Funnyman Seth MacFarlane was replaced as host of the Oscars due to anti-Semitic jokes, according to The Forward.
Can gentiles make Jewish jokes? Can white folks make black jokes? This has always been the big question that most comedians have. Some cross the line but most play it safe and only make fun of their ‘own kind’. Seinfeld had this episode addressing the longtime comedian ‘honor code’ implying that only Jews can make Jewish jokes and a conversion won’t help if one converts solely for the jokes:
What are your thoughts? Was it the right thing to replace the edgy gentile for the safer gentile? Should they have over compensated and gave the hosting gig to Woody Allen or Larry David? Can gentiles make edgy Jewish jokes?
The Forward on MacFarlane being replaced:
LOS ANGELES – Comedian Ellen DeGeneres has been chosen to host the annual Oscars telecast in March, after last year’s host and “Family Guy” creator Seth MacFarlane got into hot water over jokes about Jews in Hollywood and provocative dance routines.
This would be her second stint as master of ceremonies for the Oscars.

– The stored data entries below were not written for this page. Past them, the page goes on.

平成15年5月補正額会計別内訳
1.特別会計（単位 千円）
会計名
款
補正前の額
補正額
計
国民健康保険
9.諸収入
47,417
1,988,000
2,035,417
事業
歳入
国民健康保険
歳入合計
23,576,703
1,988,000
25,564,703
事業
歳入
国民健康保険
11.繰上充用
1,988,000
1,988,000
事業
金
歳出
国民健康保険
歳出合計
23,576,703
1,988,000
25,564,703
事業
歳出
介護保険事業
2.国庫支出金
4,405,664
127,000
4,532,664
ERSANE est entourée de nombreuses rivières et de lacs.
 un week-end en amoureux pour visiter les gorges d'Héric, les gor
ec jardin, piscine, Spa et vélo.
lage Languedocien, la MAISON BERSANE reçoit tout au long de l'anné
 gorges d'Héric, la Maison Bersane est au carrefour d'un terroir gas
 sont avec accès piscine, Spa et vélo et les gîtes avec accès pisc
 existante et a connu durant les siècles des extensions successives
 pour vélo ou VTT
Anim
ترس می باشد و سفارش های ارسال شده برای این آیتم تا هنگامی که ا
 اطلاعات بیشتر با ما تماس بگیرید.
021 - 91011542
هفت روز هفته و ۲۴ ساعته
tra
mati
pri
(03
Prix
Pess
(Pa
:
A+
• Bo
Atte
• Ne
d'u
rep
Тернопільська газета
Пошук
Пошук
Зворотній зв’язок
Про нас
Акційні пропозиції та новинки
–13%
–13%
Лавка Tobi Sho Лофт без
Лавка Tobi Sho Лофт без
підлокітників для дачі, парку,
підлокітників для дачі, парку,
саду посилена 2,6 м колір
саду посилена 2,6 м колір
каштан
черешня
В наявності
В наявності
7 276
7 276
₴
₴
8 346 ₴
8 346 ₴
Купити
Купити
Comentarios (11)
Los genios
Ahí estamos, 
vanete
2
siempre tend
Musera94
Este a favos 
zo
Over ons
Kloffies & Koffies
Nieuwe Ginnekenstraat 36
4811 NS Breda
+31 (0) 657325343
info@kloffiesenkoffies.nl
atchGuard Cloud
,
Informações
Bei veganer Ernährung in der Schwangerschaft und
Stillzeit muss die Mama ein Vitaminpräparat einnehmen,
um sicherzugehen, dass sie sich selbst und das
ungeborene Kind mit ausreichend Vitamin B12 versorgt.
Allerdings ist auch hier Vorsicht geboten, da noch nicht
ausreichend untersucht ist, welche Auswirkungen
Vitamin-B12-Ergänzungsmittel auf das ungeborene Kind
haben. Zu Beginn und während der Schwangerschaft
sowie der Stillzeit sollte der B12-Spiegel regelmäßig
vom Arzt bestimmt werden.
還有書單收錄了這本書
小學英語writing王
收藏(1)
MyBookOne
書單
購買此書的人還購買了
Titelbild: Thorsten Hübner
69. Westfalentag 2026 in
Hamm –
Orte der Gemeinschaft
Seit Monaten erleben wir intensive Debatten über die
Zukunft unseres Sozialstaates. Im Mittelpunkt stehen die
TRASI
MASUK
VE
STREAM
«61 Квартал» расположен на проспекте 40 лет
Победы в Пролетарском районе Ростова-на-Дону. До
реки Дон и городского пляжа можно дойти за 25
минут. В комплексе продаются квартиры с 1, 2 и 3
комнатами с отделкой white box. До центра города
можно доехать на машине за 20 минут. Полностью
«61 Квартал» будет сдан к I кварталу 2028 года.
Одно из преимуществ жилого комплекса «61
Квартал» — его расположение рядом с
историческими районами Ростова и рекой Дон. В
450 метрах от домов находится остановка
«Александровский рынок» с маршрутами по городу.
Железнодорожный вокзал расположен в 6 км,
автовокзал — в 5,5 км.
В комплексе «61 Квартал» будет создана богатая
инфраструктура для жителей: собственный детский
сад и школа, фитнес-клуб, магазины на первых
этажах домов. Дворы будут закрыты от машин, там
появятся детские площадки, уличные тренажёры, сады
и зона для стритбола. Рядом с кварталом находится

DeGeneres, the star of her own daytime talk show “Ellen,” previously hosted the Academy Awards, the film industry’s highest honors, in 2007.
“I am so excited to be hosting the Oscars for the second time,” DeGeneres said in a statement. “You know what they say – the third time’s the charm.”
DeGeneres, 55, earned an Emmy nomination for her performance in 2007 in which she departed from traditional Oscar hosting decorum and ventured into the audience for spot gags, at one point handing director Martin Scorsese a script of her own.
Whoopi Goldberg and DeGeneres are the only women to have served as solo hosts of the Oscars. Goldberg has hosted the Oscars four times, most recently in 2002.
Disney-owned ABC will broadcast the Oscars on March 2.
The Forward on Macfarlane’s Jew issues:
The animated sitcom “Family Guy” isn’t exactly high art. The Sunday night, 30-minute program, which airs on the Fox television network, is filled with off-color jokes. Nonetheless, many fans were disappointed when the show’s creator, Seth MacFarlane, took things to a new extreme November 8 during a variety special titled “‘Family Guy’ Presents: Seth and Alex’s Almost Live Comedy Show.”
In the special, part of a Fox night of programming celebrating MacFarlane with multiple “Family Guy” episodes, the screenwriter’s Jewish co-star, Alex Borstein, (who, like MacFarlane, voices a character on the animated series), protests his singing “Edelweiss” from “The Sound of Music,” a tribute to Austria. MacFarlane tells Borstein that the television show is not the place to bring out her “Hebrew baggage.” Still arguing, Borstein reveals that her mother and grandmother “barely escaped” the Nazis. In response, MacFarlane implies that if World War II were never to have occurred, Borstein would have more competition in Hollywood from Jewish female comedians. “Right now, it’s just you and Sarah Silverman,” he says. Defeated, Borstein joins MacFarlane in song.
The variety show included a bit that mocks Jewish actress Marlee Matlin, who is deaf. When asked if she found the show’s controversial jokes offensive, Matlin told EW.com: “Offensive. No. Sick, very. But that’s Seth and Alex. Humor comes in all forms and everyone has their cup of tea about what makes them laugh.”
Questions regarding MacFarlane’s humor about Jews have long circulated. In 2000, he penned a “Family Guy” episode titled “Once Upon a Weinstein.” The show’s Catholic protagonist, Peter, happens upon a Jewish man, and the encounter leads him to conclude that converting his dim-witted son, Chris, to Judaism will increase the boy’s intelligence. Father and son race off to Las Vegas for an instant bar mitzvah, prevented only by the family matriarch, Lois. Due to its controversial content, the episode did not air for several years.
In October, the Forward reported that Fox took flack for airing an episode titled “Family Goy,” in which Lois discovers her mother is Jewish. The episode was laden with stereotypes.